Department of Electrical and Computer Engineering

The University of Texas at Austin

EE 460N, Fall 2016
Problem Set 5
Due date: Not to be turned in. Do the problem set to prepare for the final
Yale N. Patt, Instructor
Siavash Zangeneh, Ali Fakhrzadehgan, Steven Flolid, Matthew Normyle, TAs

Instructions

Questions

  1. The following data flow graph receives as inputs a value x, an n element vector V0, V1, ..., Vn-1, the value n, and a value 0 on its four input ports.

    Dataflow graph

    What "answer" is produced by the execution of this data flow graph?

  2. We must compute the following expression:

        a*x^6 + b*x^5 + c*x^4 + d*x^3 + e*x^2 + f*x + g 
    
  3. Speed-up with p processors is defined as T1/Tp, where T1 is the time to solve the problem with one processor and Tp is the time to solve the problem if you have p processors.
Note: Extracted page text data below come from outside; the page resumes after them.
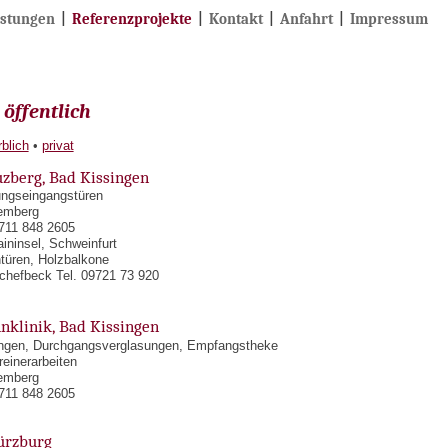
istungen
|
Referenzprojekte
|
Kontakt
|
Anfahrt
|
Impressum
öffentlich
blich
•
privat
zberg, Bad Kissingen
ngseingangstüren
emberg
0711 848 2605
ininsel, Schweinfurt
türen, Holzbalkone
Schefbeck Tel. 09721 73 920
nklinik, Bad Kissingen
ngen, Durchgangsverglasungen, Empfangstheke
einerarbeiten
emberg
0711 848 2605
ürzburg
What important requirement is there on T1?

  4. Consider the following example used to explain Tomasulo's Algorithm:

    
    Format: Opcode Destination Source1 Source2
    MUL R3,  R1, R2
    ADD R5,  R3, R4
    ADD R7,  R2, R6
    ADD R10, R8, R9
    MUL R11, R7, R10
    ADD R5,  R5, R11
    MUL R10, R4, R10
    

    Construct the Data Flow Graph for this program.

  5. In an Omega network as presented in class, assume that there are n inputs and n outputs. Let k be the size of each switch. For k taking the values 2, 4, 8, and 64, answer the following questions. (Assume the cost of each switch is k^2)

    1. What is the cost of the network as a function of n?
    2. What is the latency of the network?
    3. Assume that n=64. What k value would you choose? Why? State your assumptions and design point.
  6. A four processor system, each processor having its own cache , uses the Directory scheme to maintain cache coherence. The directory stores a bit vector for each "line" (or, "block") of memory, indicating its status relative to the caches. Assume no cache has line A. Then in sequence: processor 1 wishes to read a value in line A, processor 2 wishes to write a value in line A, processor 3 wishes to read a value in line A. At the end of this sequence, what are the contents of the bit vector for line A.